So both men achieved what they wanted: Gary Kohs his prototypes on a giant scale of 1:15 (which were then recreated in small series by model makers in the Ukraine and sold to collectors all over the world) and Guillermo Rojas Bazan the chance to pursue his passion in secure circumstances.



The models that emerged over the next 15 years cannot be adequately described in words.


You have to see them either in photos or, better yet, in person, where you can admire these gems in three-dimensional space from different angles. It's truly incredible what this artist can achieve with thin aluminum sheet and the simplest of tools. One might think that Rojas Bazan had magical powers that would allow him to snap his fingers and simply shrink an original aircraft.

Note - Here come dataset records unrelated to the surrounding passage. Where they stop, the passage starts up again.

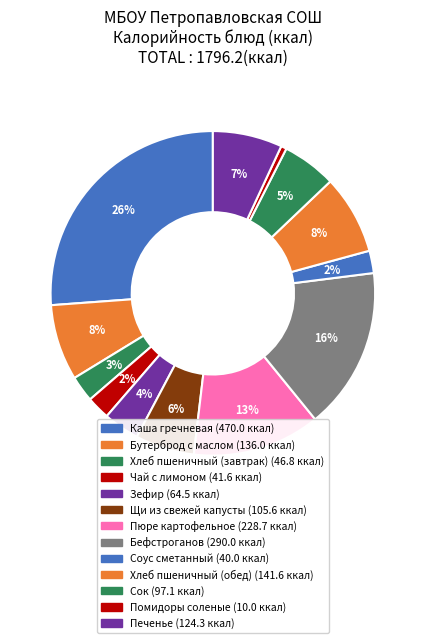

To the nearest percent, what portion does Бутерброд с маслом represent?

8%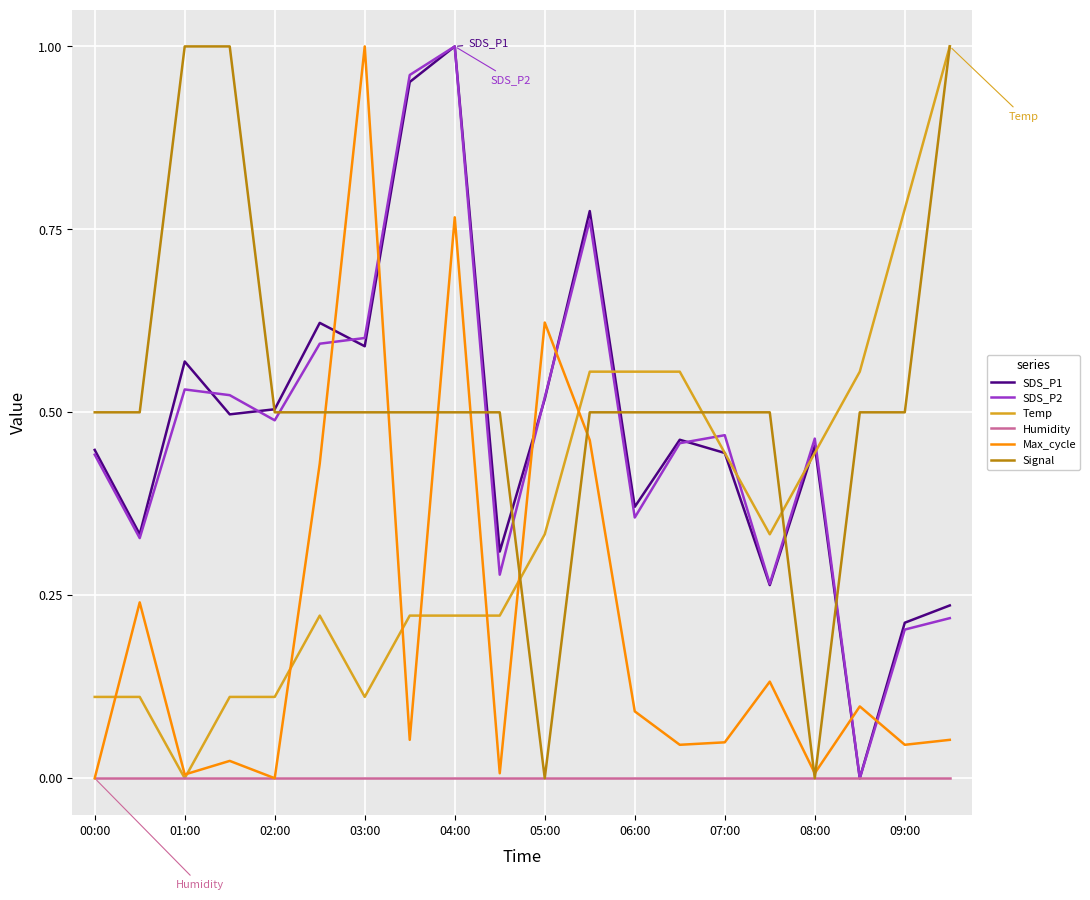

How many times do Max_cycle and SDS_P2 cross each other?

6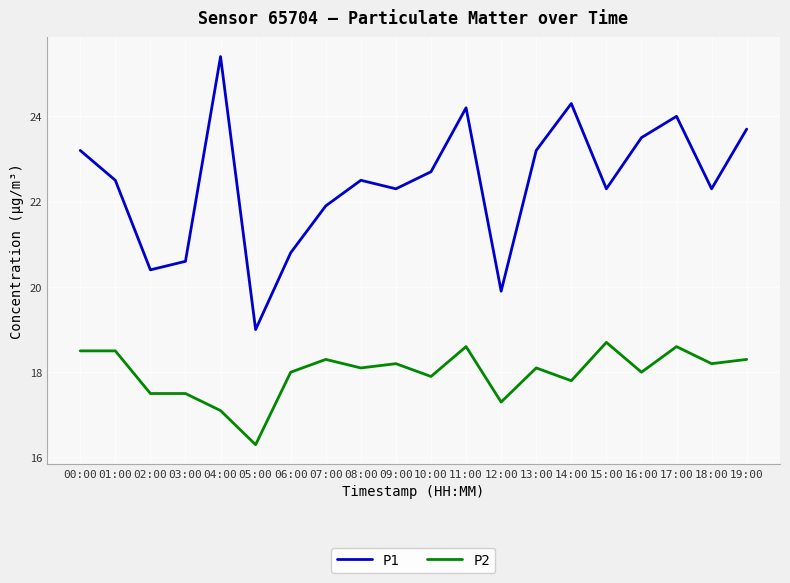

Rank the series by their maximum value, from lowest to highest.

P2, P1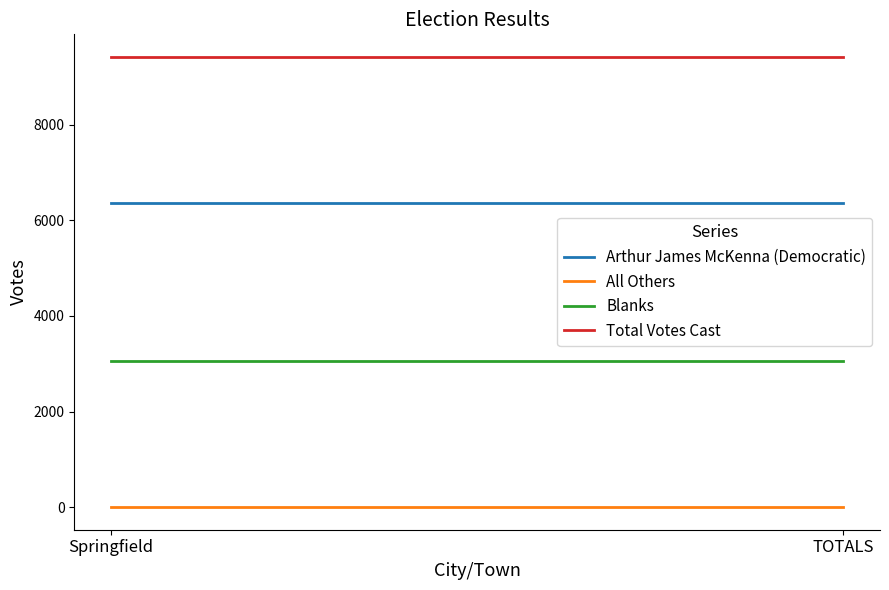

At which label does Total Votes Cast reach its minimum?

Springfield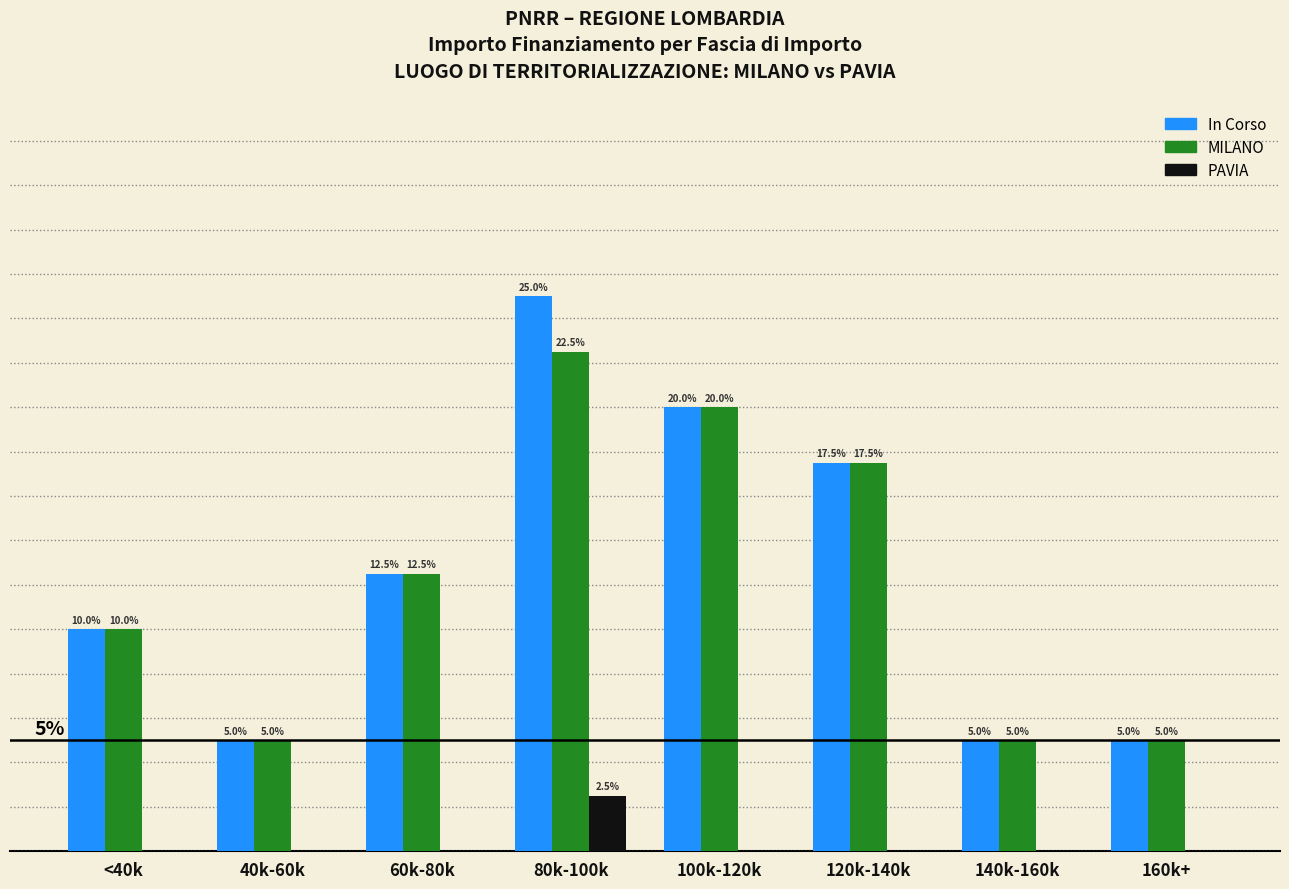

Is the value of PAVIA at 120k-140k greater than the value of In Corso at 120k-140k?

No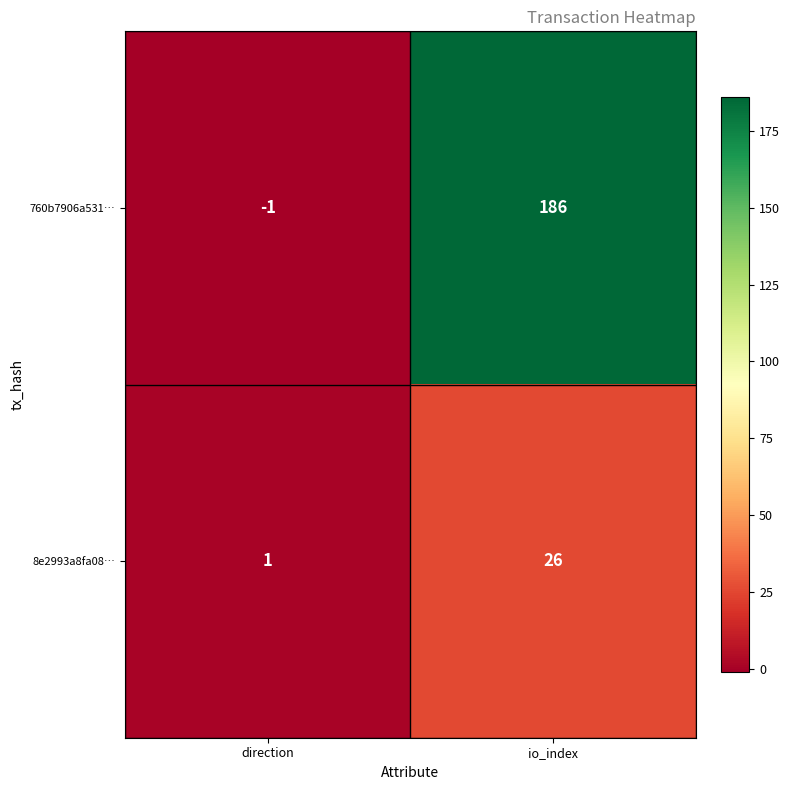

At which category is the sum across all series the highest?

io_index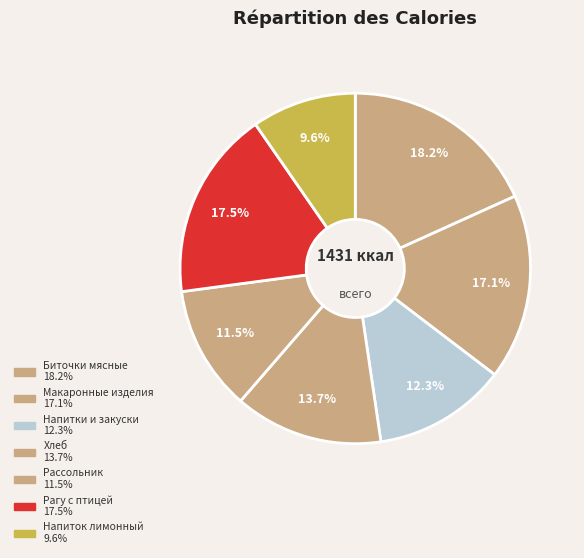

How many segments does this pie chart have?

7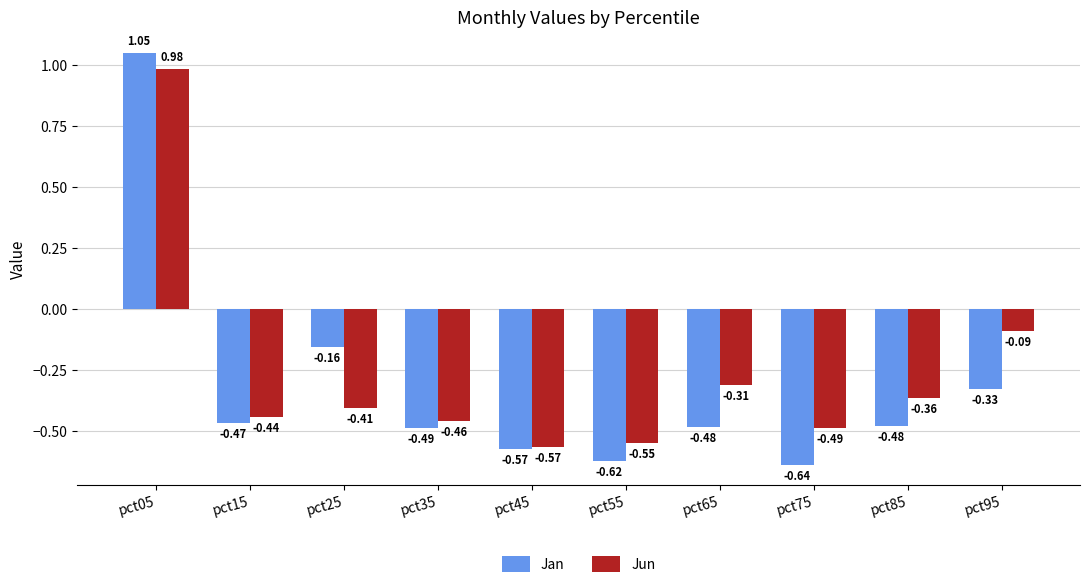

At which label is Jan closest to 0?

pct25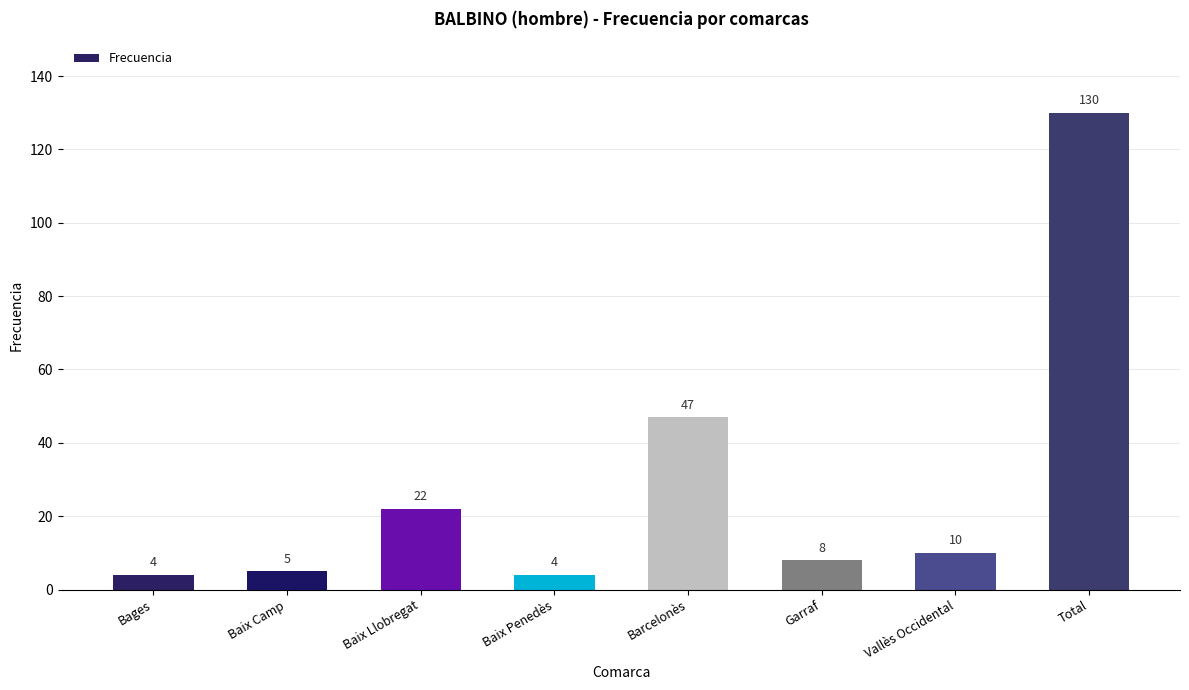

Where does the data first go above 10?

Baix Llobregat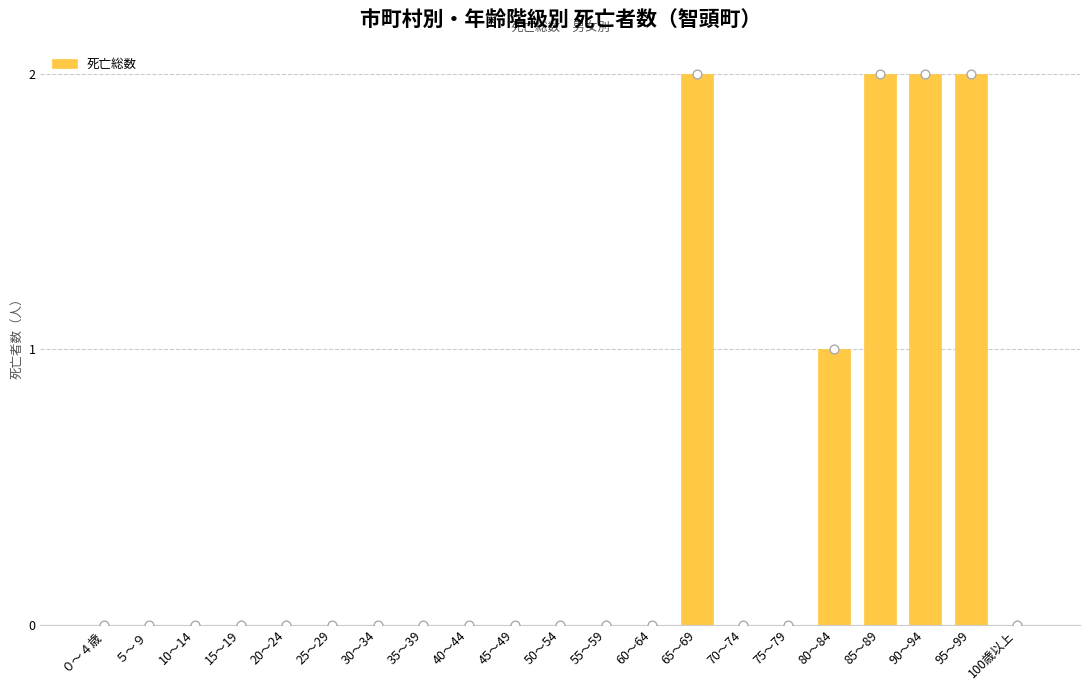

Which has a higher value, ０～４歳 or 65～69?

65～69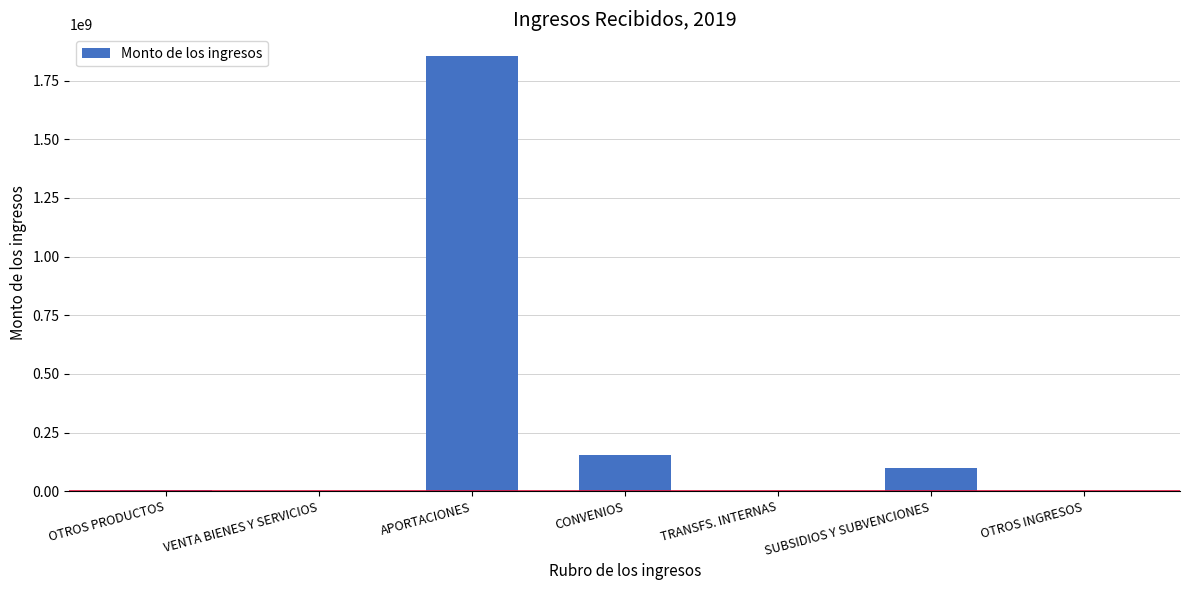

How many series are shown in this chart?

1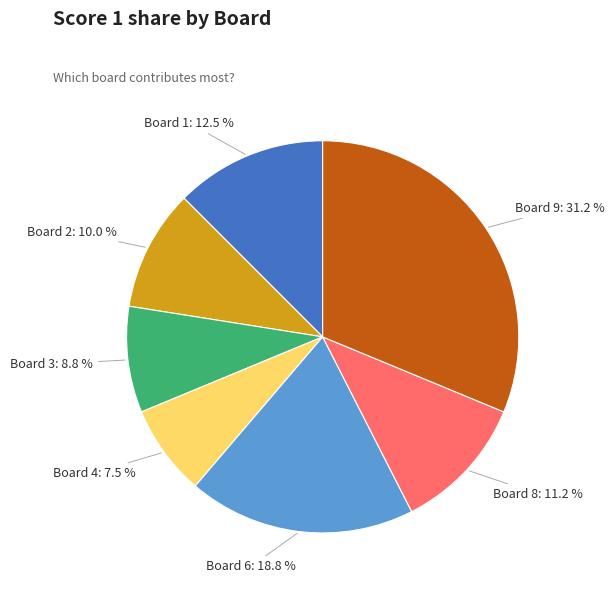

Which has a higher value, Board 8 or Board 1?

Board 1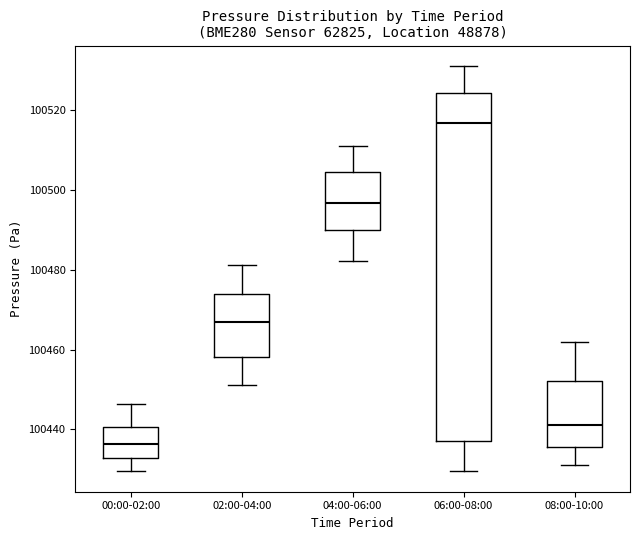

Reading left to right, transcribe this box plot: for each box, give where its median line is, the range the box spans, and where its two whiskers end, as read against the y-axis. The values are not printed on the chart, so give them approximately, as read against the axis.

00:00-02:00: median 100436, box 100432 to 100440, whiskers 100430 to 100446
02:00-04:00: median 100466, box 100458 to 100474, whiskers 100452 to 100482
04:00-06:00: median 100496, box 100490 to 100504, whiskers 100482 to 100512
06:00-08:00: median 100516, box 100438 to 100524, whiskers 100430 to 100532
08:00-10:00: median 100442, box 100436 to 100452, whiskers 100432 to 100462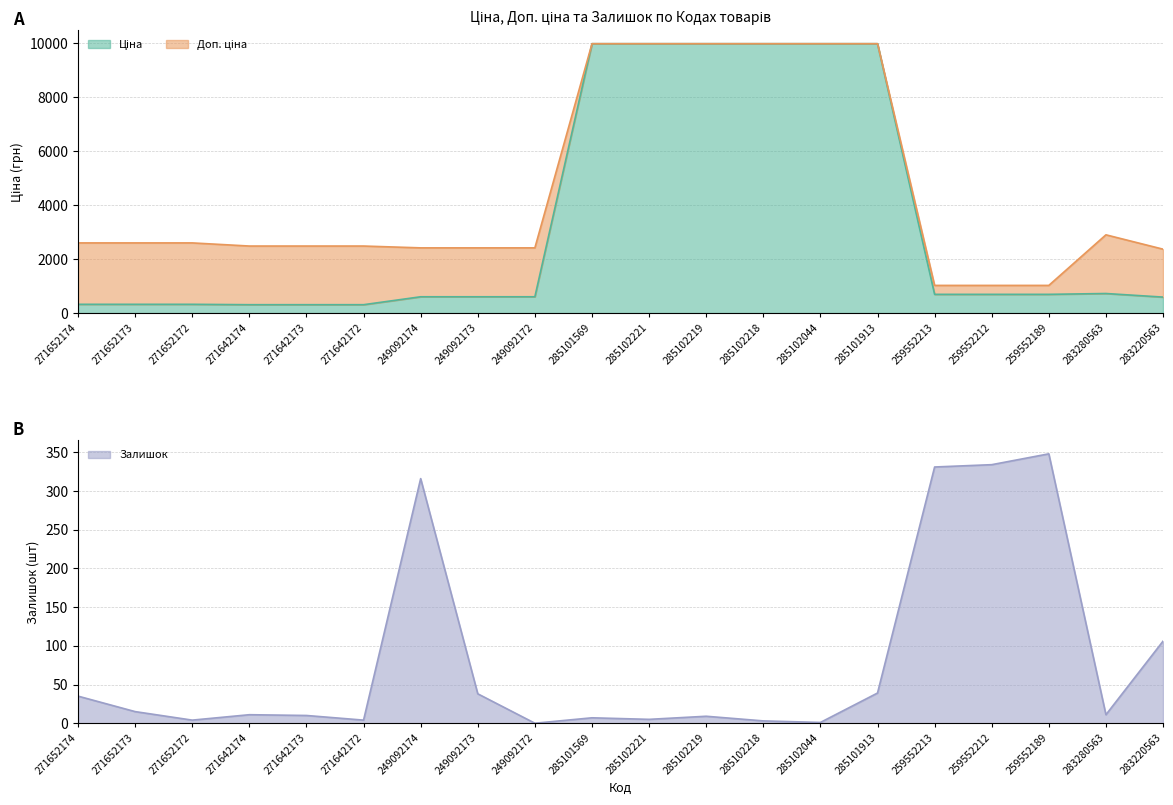

Which series has the largest total across all categories?

Доп. ціна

The most important feature of a truly exceptional model, collectors agree, is that you can look at it again and again and still discover new details. And that is exactly the case here.


Each and every part of these aircraft is handmade. And in a place you wouldn't expect: Guillermo's "workshop" is a table in the corner of his apartment. If you're looking for complex tools there, you'll look in vain: scissors and pliers in different sizes. Pens of all kinds, a hammer, hobby knives, tweezers as well as magnifying glasses and glue (everything on his models is glued with a special epoxy - no rivets or screws) are all this magician needs to practice his craft.


His only power tool, he tells me almost a little bashfully, is a compressor for his spray gun.



The list of Rojas Bazan's models is long: Focke-Wulf Fw 190 (as a long-nose and with a radial engine), Messerschmitt Bf 109, Messerschmitt Me 262, Supermarine Spitfire, P-51 Mustang and Curtiss P-40, to name just a few.


His models are not just objects - they are the result of many thousands of hours of research and handwork. If I had to choose one of these gems, it would probably be his Boeing B-17. Every time I look at the photo series on his website  that documents the construction of this miniature (www.rojasbazan.com), I am left salivating all over again.


It's unimaginable what has been achieved here. None of the models are for sale, but since the end of 2009 Rojas Bazan has been working as a freelance artist again. His creations are not cheap, but you only get the best of the best.